Wraz z castingami ruszył też rządowy przetarg na dostawę 0,5 litra polskiej wódki czystej na głowę każdego aktora oraz na weselny catering. Ustalono, że na pierwsze danie wjadą flaczki. Z powodu oszczędności i przekonań zrezygnowano z opcji wege, dlatego aktorzy będą musieli przynajmniej udawać żucie kiełbas i szynek z wiejskiego stołu.


- Spodziewamy się, że wirus zaatakuje po północy ze strony spoconego wujka Zbyszka podczas korowodu "jedzie pociąg z daleka", choć bierzemy pod uwagę scenariusz, że nadejdzie wraz z ciocią Wandą, która ucałuje całą rodzinę jeszcze przed kościołem - podkreśla Mariusz Błaszczak. - Będziemy bacznie obserwować kelnerów, którzy pokroją i rozniosą kawałki weselnego tortu.

Zdaniem autorów projektu, zgoda na 150-osobowe wesela była błędem.
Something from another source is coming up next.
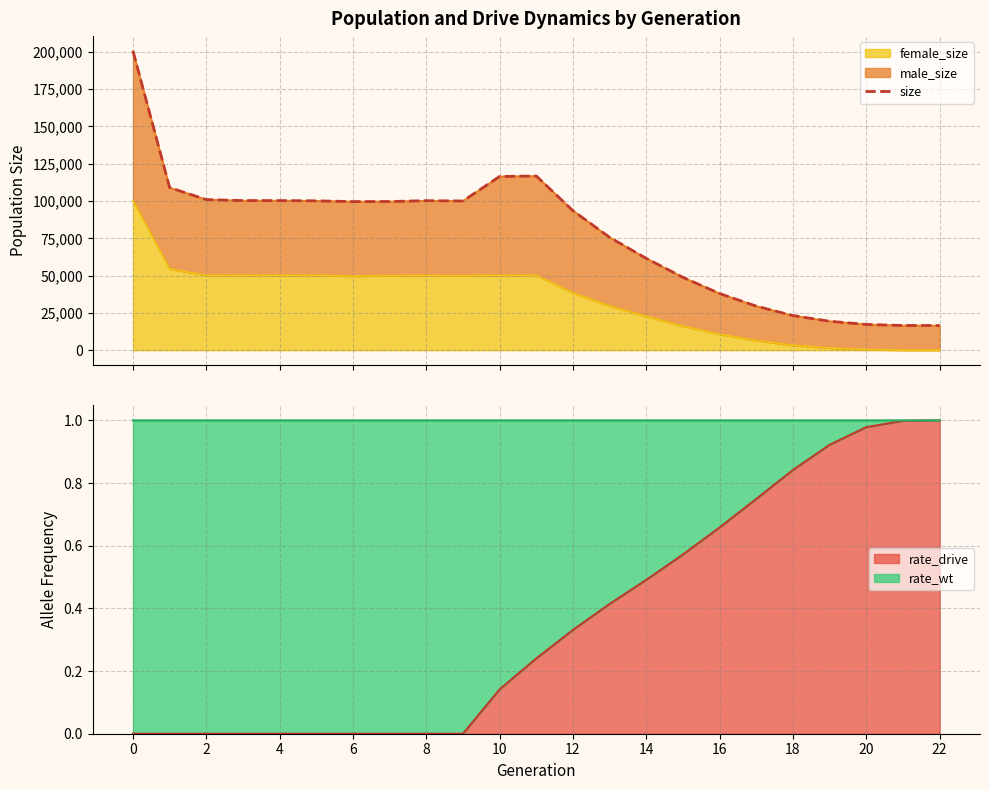

What is the maximum value for female_size?

100232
- Koronawirus narzucił tempo, pozarażał seniorów, znudziło mu się i po 22:00 chciał iść do domu - twierdzi Łukasz Szumowski. - Liczymy, że 1000 osób zajmie go na tyle, że zdążymy go wyśledzić, pojmać i przykładnie ukarać.

Jak dowiaduje się ASZdziennik, twórcy filmu szykują także specjalne cameo. W rolę wodzireja wcieli się nie kto inny jak sam reżyser i autor scenariusza: Mateusz Morawiecki.

Twórcy nie przewidują fiaska, lecz jeżeli i tym razem nie uda się pojmać koronawirusa, rząd sięgnie po sprytniejszą, choć bardziej ryzykowną ustawkę: otworzy od 1 września wszystkie szkoły w Polsce.

To jest ASZdziennik. Wszystkie cytaty i wydarzenia zostały zmyślone.